Rabu , 06 Desember 2017, 02:17 WIB

Wanita dengan Uterus Transplantasi Berhasil Lahirkan Anak

Rep: Christiyaningsih/ Red: Dwi Murdaningsih
Ibu melahirkan
Ibu melahirkan

REPUBLIKA.CO.ID,JAKARTA -- Bagi kaum wanita yang ingin menjadi seorang ibu, tidak adanya uterus dalam tubuh adalah mimpi buruk. Ketiadaan uterus berarti keinginan untuk hamil adalah hal yang mustahil.
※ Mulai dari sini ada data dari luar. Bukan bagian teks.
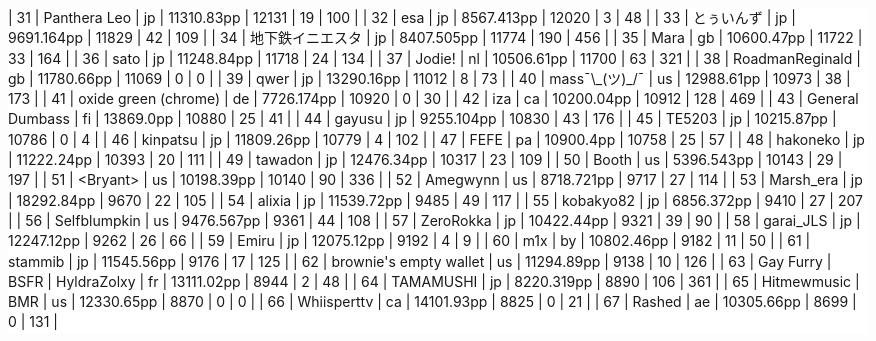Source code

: | 31 | Panthera Leo | jp | 11310.83pp | 12131 | 19 | 100 |
| 32 | esa | jp | 8567.413pp | 12020 | 3 | 48 |
| 33 | とぅいんず | jp | 9691.164pp | 11829 | 42 | 109 |
| 34 | 地下鉄イニエスタ | jp | 8407.505pp | 11774 | 190 | 456 |
| 35 | Mara | gb | 10600.47pp | 11722 | 33 | 164 |
| 36 | sato | jp | 11248.84pp | 11718 | 24 | 134 |
| 37 | Jodie\! | nl | 10506.61pp | 11700 | 63 | 321 |
| 38 | RoadmanReginald | gb | 11780.66pp | 11069 | 0 | 0 |
| 39 | qwer | jp | 13290.16pp | 11012 | 8 | 73 |
| 40 | mass¯\\_\(ツ\)\_/¯ | us | 12988.61pp | 10973 | 38 | 173 |
| 41 | oxide green \(chrome\) | de | 7726.174pp | 10920 | 0 | 30 |
| 42 | iza | ca | 10200.04pp | 10912 | 128 | 469 |
| 43 | General Dumbass | fi | 13869.0pp | 10880 | 25 | 41 |
| 44 | gayusu | jp | 9255.104pp | 10830 | 43 | 176 |
| 45 | TE5203 | jp | 10215.87pp | 10786 | 0 | 4 |
| 46 | kinpatsu | jp | 11809.26pp | 10779 | 4 | 102 |
| 47 | FEFE | pa | 10900.4pp | 10758 | 25 | 57 |
| 48 | hakoneko | jp | 11222.24pp | 10393 | 20 | 111 |
| 49 | tawadon | jp | 12476.34pp | 10317 | 23 | 109 |
| 50 | Booth | us | 5396.543pp | 10143 | 29 | 197 |
| 51 | \<Bryant\> | us | 10198.39pp | 10140 | 90 | 336 |
| 52 | Amegwynn | us | 8718.721pp | 9717 | 27 | 114 |
| 53 | Marsh\_era | jp | 18292.84pp | 9670 | 22 | 105 |
| 54 | alixia | jp | 11539.72pp | 9485 | 49 | 117 |
| 55 | kobakyo82 | jp | 6856.372pp | 9410 | 27 | 207 |
| 56 | Selfblumpkin | us | 9476.567pp | 9361 | 44 | 108 |
| 57 | ZeroRokka | jp | 10422.44pp | 9321 | 39 | 90 |
| 58 | garai\_JLS | jp | 12247.12pp | 9262 | 26 | 66 |
| 59 | Emiru | jp | 12075.12pp | 9192 | 4 | 9 |
| 60 | m1x | by | 10802.46pp | 9182 | 11 | 50 |
| 61 | stammib | jp | 11545.56pp | 9176 | 17 | 125 |
| 62 | brownie's empty wallet | us | 11294.89pp | 9138 | 10 | 126 |
| 63 | Gay Furry \| BSFR \| HyldraZolxy | fr | 13111.02pp | 8944 | 2 | 48 |
| 64 | TAMAMUSHI | jp | 8220.319pp | 8890 | 106 | 361 |
| 65 | Hitmewmusic \| BMR | us | 12330.65pp | 8870 | 0 | 0 |
| 66 | Whiisperttv | ca | 14101.93pp | 8825 | 0 | 21 |
| 67 | Rashed | ae | 10305.66pp | 8699 | 0 | 131 |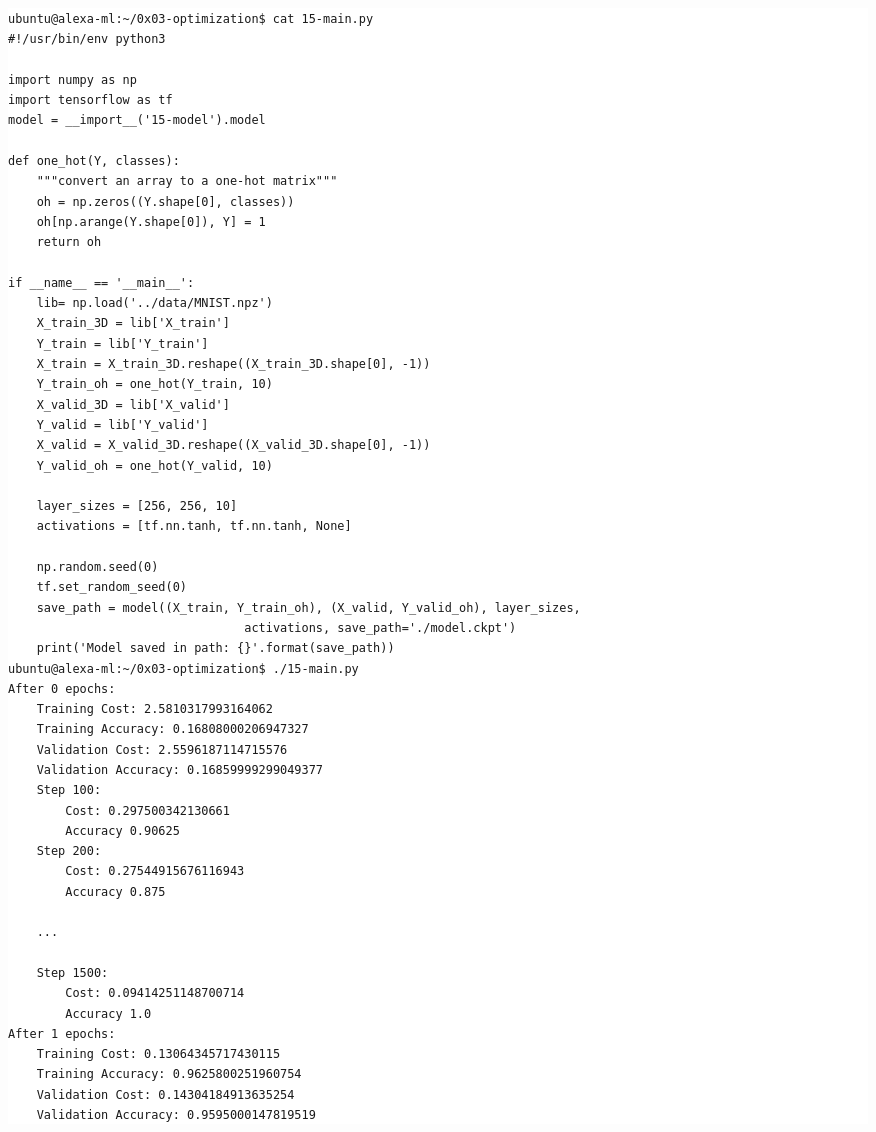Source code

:     ubuntu@alexa-ml:~/0x03-optimization$ cat 15-main.py
    #!/usr/bin/env python3
    
    import numpy as np
    import tensorflow as tf
    model = __import__('15-model').model
    
    def one_hot(Y, classes):
        """convert an array to a one-hot matrix"""
        oh = np.zeros((Y.shape[0], classes))
        oh[np.arange(Y.shape[0]), Y] = 1
        return oh
    
    if __name__ == '__main__':
        lib= np.load('../data/MNIST.npz')
        X_train_3D = lib['X_train']
        Y_train = lib['Y_train']
        X_train = X_train_3D.reshape((X_train_3D.shape[0], -1))
        Y_train_oh = one_hot(Y_train, 10)
        X_valid_3D = lib['X_valid']
        Y_valid = lib['Y_valid']
        X_valid = X_valid_3D.reshape((X_valid_3D.shape[0], -1))
        Y_valid_oh = one_hot(Y_valid, 10)
    
        layer_sizes = [256, 256, 10]
        activations = [tf.nn.tanh, tf.nn.tanh, None]
    
        np.random.seed(0)
        tf.set_random_seed(0)
        save_path = model((X_train, Y_train_oh), (X_valid, Y_valid_oh), layer_sizes,
                                     activations, save_path='./model.ckpt')
        print('Model saved in path: {}'.format(save_path))
    ubuntu@alexa-ml:~/0x03-optimization$ ./15-main.py 
    After 0 epochs:
        Training Cost: 2.5810317993164062
        Training Accuracy: 0.16808000206947327
        Validation Cost: 2.5596187114715576
        Validation Accuracy: 0.16859999299049377
        Step 100:
            Cost: 0.297500342130661
            Accuracy 0.90625
        Step 200:
            Cost: 0.27544915676116943
            Accuracy 0.875
    
        ...
    
        Step 1500:
            Cost: 0.09414251148700714
            Accuracy 1.0
    After 1 epochs:
        Training Cost: 0.13064345717430115
        Training Accuracy: 0.9625800251960754
        Validation Cost: 0.14304184913635254
        Validation Accuracy: 0.9595000147819519
    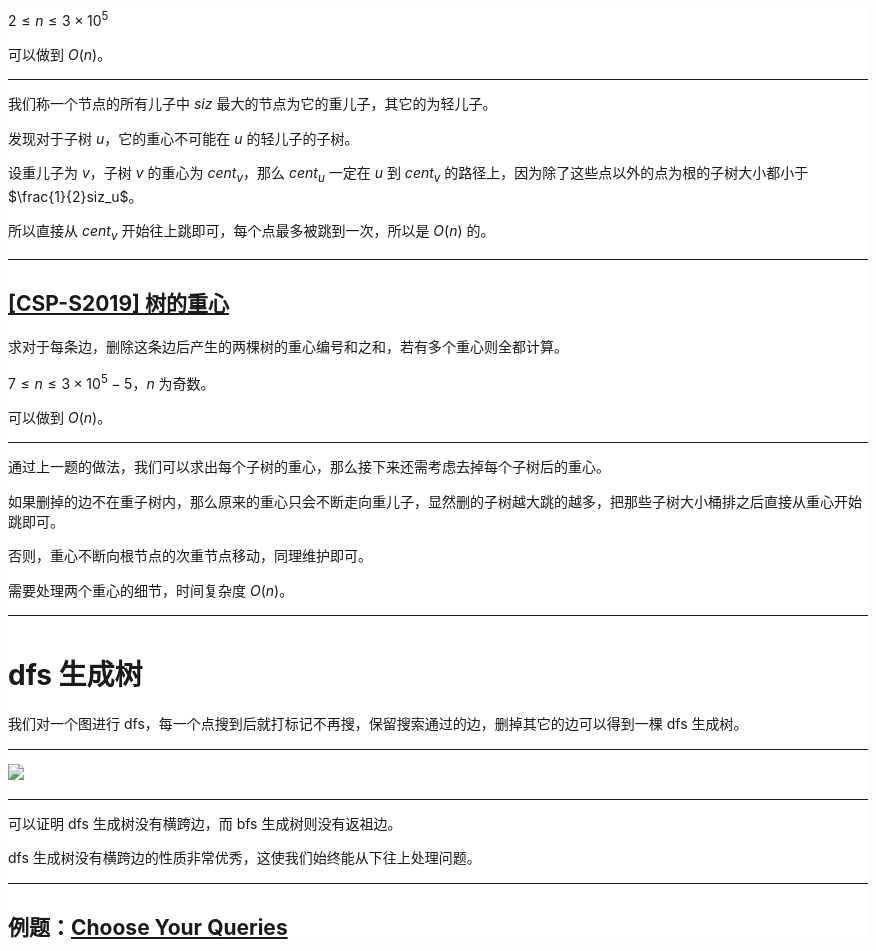 $2\le n\le 3\times10^5$

可以做到 $O(n)$。

---

我们称一个节点的所有儿子中 $siz$ 最大的节点为它的重儿子，其它的为轻儿子。

发现对于子树 $u$，它的重心不可能在 $u$ 的轻儿子的子树。

设重儿子为 $v$，子树 $v$ 的重心为 $cent_v$，那么 $cent_u$ 一定在 $u$ 到 $cent_v$ 的路径上，因为除了这些点以外的点为根的子树大小都小于 $\frac{1}{2}siz_u$。

所以直接从 $cent_v$ 开始往上跳即可，每个点最多被跳到一次，所以是 $O(n)$ 的。

---

## [[CSP-S2019] 树的重心](https://www.luogu.com.cn/problem/P5666)

求对于每条边，删除这条边后产生的两棵树的重心编号和之和，若有多个重心则全都计算。

$7\le n\le 3\times10^5-5$，$n$ 为奇数。

可以做到 $O(n)$。

---

通过上一题的做法，我们可以求出每个子树的重心，那么接下来还需考虑去掉每个子树后的重心。

如果删掉的边不在重子树内，那么原来的重心只会不断走向重儿子，显然删的子树越大跳的越多，把那些子树大小桶排之后直接从重心开始跳即可。

否则，重心不断向根节点的次重节点移动，同理维护即可。

需要处理两个重心的细节，时间复杂度 $O(n)$。

---

# dfs 生成树

我们对一个图进行 dfs，每一个点搜到后就打标记不再搜，保留搜索通过的边，删掉其它的边可以得到一棵 dfs 生成树。

---

![](https://oi-wiki.org/graph/images/bcc-1.svg)

---

可以证明 dfs 生成树没有横跨边，而 bfs 生成树则没有返祖边。

dfs 生成树没有横跨边的性质非常优秀，这使我们始终能从下往上处理问题。

---

## 例题：[Choose Your Queries](https://www.luogu.com.cn/problem/CF2025F)
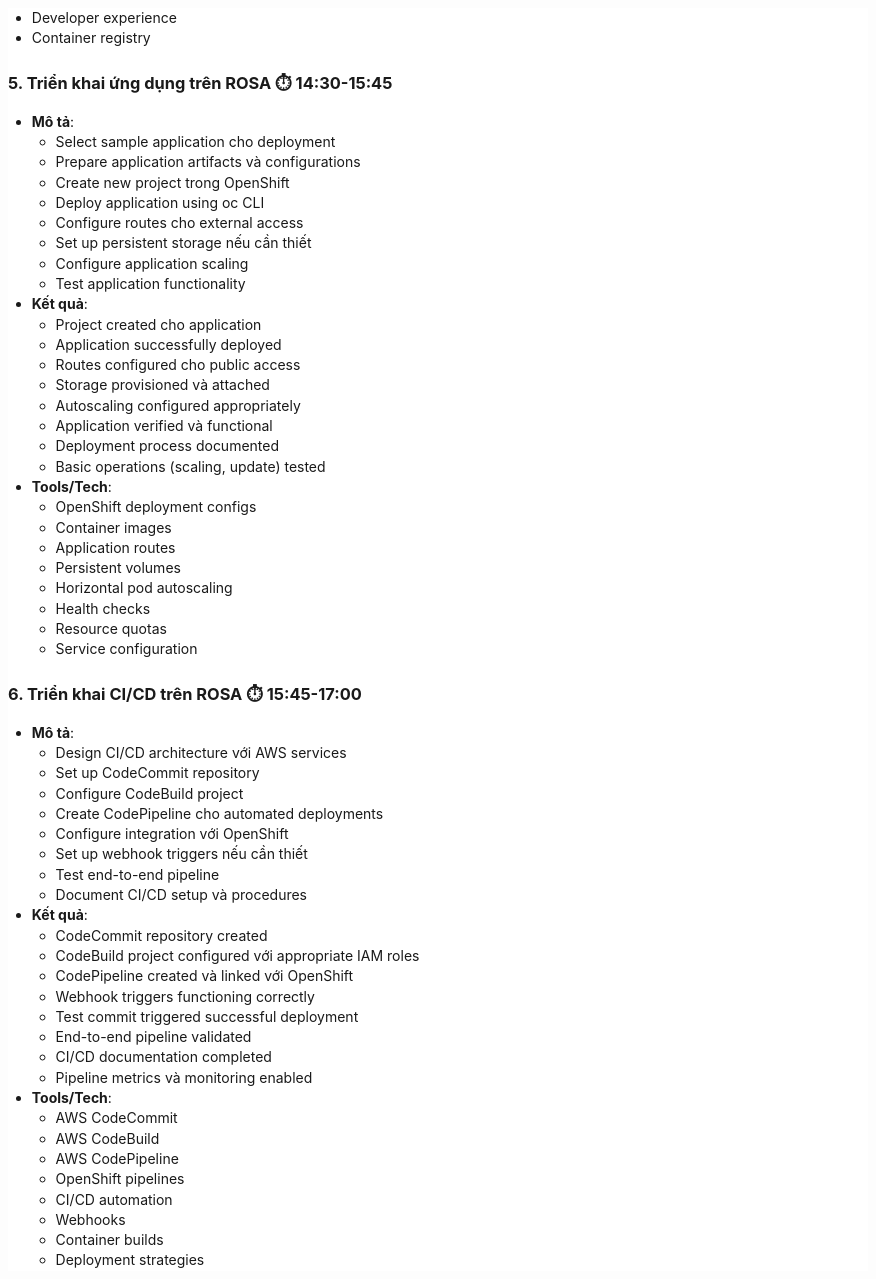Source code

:   - Developer experience
  - Container registry

### 5. Triển khai ứng dụng trên ROSA ⏱️ 14:30-15:45
- **Mô tả**:
  - Select sample application cho deployment
  - Prepare application artifacts và configurations
  - Create new project trong OpenShift
  - Deploy application using oc CLI
  - Configure routes cho external access
  - Set up persistent storage nếu cần thiết
  - Configure application scaling
  - Test application functionality
- **Kết quả**:
  - Project created cho application
  - Application successfully deployed
  - Routes configured cho public access
  - Storage provisioned và attached
  - Autoscaling configured appropriately
  - Application verified và functional
  - Deployment process documented
  - Basic operations (scaling, update) tested
- **Tools/Tech**:
  - OpenShift deployment configs
  - Container images
  - Application routes
  - Persistent volumes
  - Horizontal pod autoscaling
  - Health checks
  - Resource quotas
  - Service configuration

### 6. Triển khai CI/CD trên ROSA ⏱️ 15:45-17:00
- **Mô tả**:
  - Design CI/CD architecture với AWS services
  - Set up CodeCommit repository
  - Configure CodeBuild project
  - Create CodePipeline cho automated deployments
  - Configure integration với OpenShift
  - Set up webhook triggers nếu cần thiết
  - Test end-to-end pipeline
  - Document CI/CD setup và procedures
- **Kết quả**:
  - CodeCommit repository created
  - CodeBuild project configured với appropriate IAM roles
  - CodePipeline created và linked với OpenShift
  - Webhook triggers functioning correctly
  - Test commit triggered successful deployment
  - End-to-end pipeline validated
  - CI/CD documentation completed
  - Pipeline metrics và monitoring enabled
- **Tools/Tech**:
  - AWS CodeCommit
  - AWS CodeBuild
  - AWS CodePipeline
  - OpenShift pipelines
  - CI/CD automation
  - Webhooks
  - Container builds
  - Deployment strategies
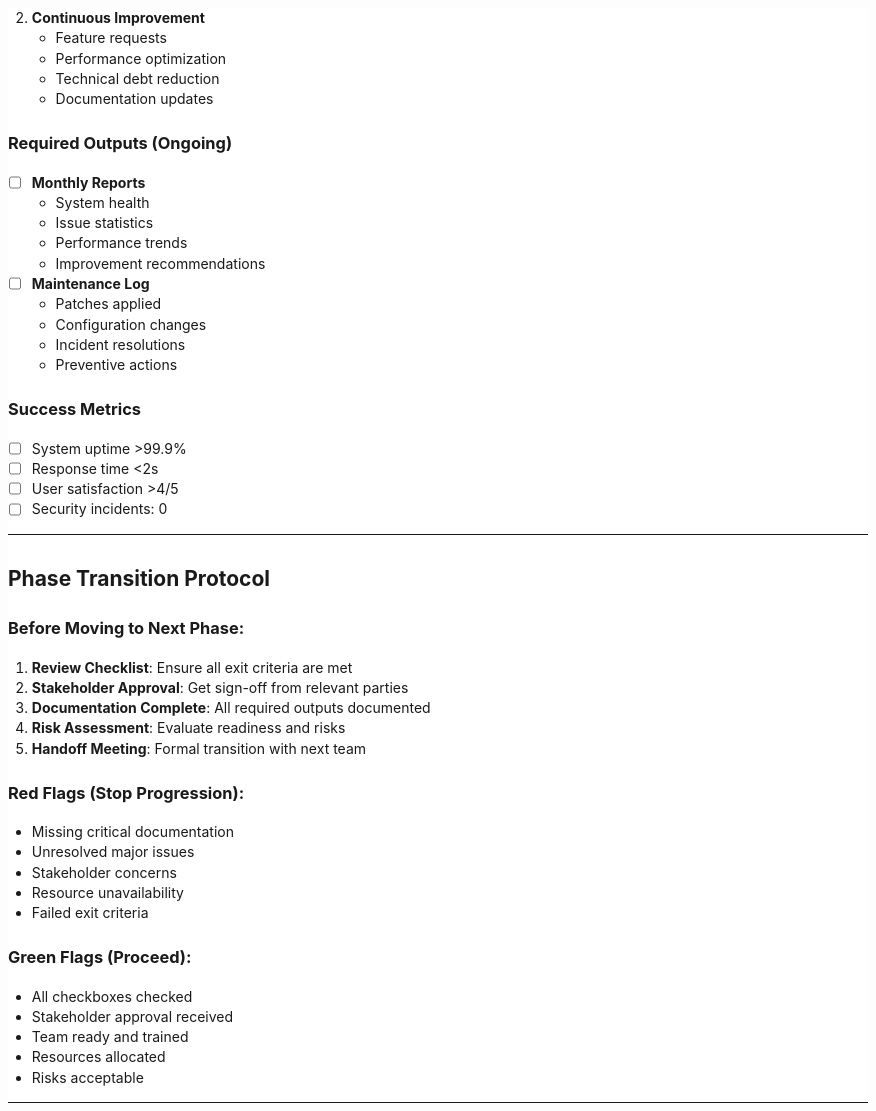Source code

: 2. **Continuous Improvement**
   - Feature requests
   - Performance optimization
   - Technical debt reduction
   - Documentation updates

### Required Outputs (Ongoing)
- [ ] **Monthly Reports**
  - System health
  - Issue statistics
  - Performance trends
  - Improvement recommendations
- [ ] **Maintenance Log**
  - Patches applied
  - Configuration changes
  - Incident resolutions
  - Preventive actions

### Success Metrics
- [ ] System uptime >99.9%
- [ ] Response time <2s
- [ ] User satisfaction >4/5
- [ ] Security incidents: 0

---

## Phase Transition Protocol

### Before Moving to Next Phase:
1. **Review Checklist**: Ensure all exit criteria are met
2. **Stakeholder Approval**: Get sign-off from relevant parties
3. **Documentation Complete**: All required outputs documented
4. **Risk Assessment**: Evaluate readiness and risks
5. **Handoff Meeting**: Formal transition with next team

### Red Flags (Stop Progression):
- Missing critical documentation
- Unresolved major issues
- Stakeholder concerns
- Resource unavailability
- Failed exit criteria

### Green Flags (Proceed):
- All checkboxes checked
- Stakeholder approval received
- Team ready and trained
- Resources allocated
- Risks acceptable

---
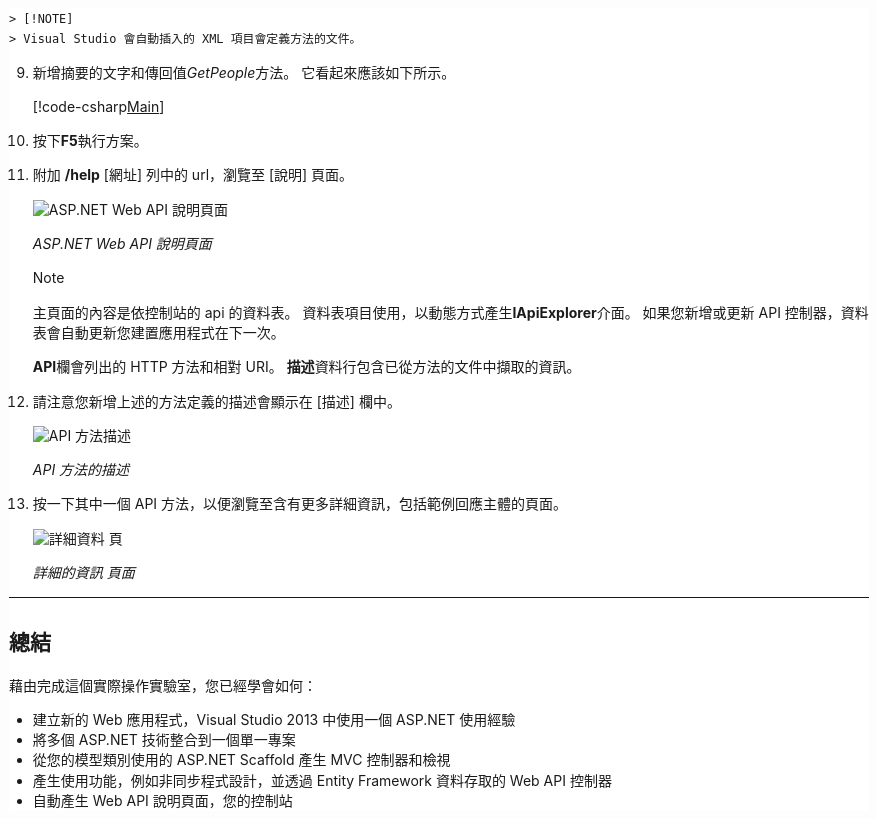     > [!NOTE]
    > Visual Studio 會自動插入的 XML 項目會定義方法的文件。
9. 新增摘要的文字和傳回值*GetPeople*方法。 它看起來應該如下所示。

    [!code-csharp[Main](one-aspnet-integrating-aspnet-web-forms-mvc-and-web-api/samples/sample9.cs)]
10. 按下**F5**執行方案。
11. 附加 **/help** [網址] 列中的 url，瀏覽至 [說明] 頁面。

    ![ASP.NET Web API 說明頁面](one-aspnet-integrating-aspnet-web-forms-mvc-and-web-api/_static/image34.png "ASP.NET Web API 說明頁面")

    *ASP.NET Web API 說明頁面*

    > [!NOTE]
    > 主頁面的內容是依控制站的 api 的資料表。 資料表項目使用，以動態方式產生**IApiExplorer**介面。 如果您新增或更新 API 控制器，資料表會自動更新您建置應用程式在下一次。
    > 
    > **API**欄會列出的 HTTP 方法和相對 URI。 **描述**資料行包含已從方法的文件中擷取的資訊。
12. 請注意您新增上述的方法定義的描述會顯示在 [描述] 欄中。

    ![API 方法描述](one-aspnet-integrating-aspnet-web-forms-mvc-and-web-api/_static/image35.png "API 方法的描述")

    *API 方法的描述*
13. 按一下其中一個 API 方法，以便瀏覽至含有更多詳細資訊，包括範例回應主體的頁面。

    ![詳細資料 頁](one-aspnet-integrating-aspnet-web-forms-mvc-and-web-api/_static/image36.png "詳細資訊 頁面")

    *詳細的資訊 頁面*

* * *

<a id="Summary"></a>
## <a name="summary"></a>總結

藉由完成這個實際操作實驗室，您已經學會如何：

- 建立新的 Web 應用程式，Visual Studio 2013 中使用一個 ASP.NET 使用經驗
- 將多個 ASP.NET 技術整合到一個單一專案
- 從您的模型類別使用的 ASP.NET Scaffold 產生 MVC 控制器和檢視
- 產生使用功能，例如非同步程式設計，並透過 Entity Framework 資料存取的 Web API 控制器
- 自動產生 Web API 說明頁面，您的控制站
Walau demikian para dokter di Swedia mematahkan fakta tersebut.

Pada 2014, sejumlah dokter di Swedia berhasil melakukan transplantasi uterus pada seorang wanita hingga ia melahirkan bayi seberat 1,77 kilogram. Kini terobosan tersebut diikuti para dokter dari Baylor University. Mereka sukses mentransplantasi uterus pada pasien wanita yang terlahir tanpa uterus di Amerika Serikat.
 
Keberhasilan prosedur transplantasi uterus bisa direplikasi untuk menolong mereka yang ingin memiliki momongan. Dikutip dari laman Science Alert, uterus didonorkan oleh wanita yang bukan merupakan anggota keluarga resipien (penerima donor). Hingga sekarang identitas penerima donor masih dirahasiakan oleh dokter.
 
Namun Tech Times menyebut sang pendonor adalah seorang perawat dari Dallas bernama Taylor Siler. Siler adalah ibu dari dua orang anak. Dengan menjadi donor uterus, ia ingin memberi kesempatan kepada kaum hawa yang ingin menikmati indahnya menjadi ibu.
 
Prosedur tranplantasi uterus bisa dibilang unik. Organ tambahan ini tidak selamanya bersemayam di tubuh penerima donor. Setelah penerimanya hamil dan melahirkan anak, uterus tersebut harus diambil kembali lewat jalan operasi.

Dokter di Baylor University akan mengujicobakan transplantasi uterus kepada 10 wanita. Saat ini sudah ada delapan orang yang menjalani proses transplantasi. Satu orang dinyatakan hamil sedangkan dua lainnya sedang berupaya agar hamil. Empat penerima donor uterus dinyatakan gagal dan organ yang telah dipasang harus diambil kembali.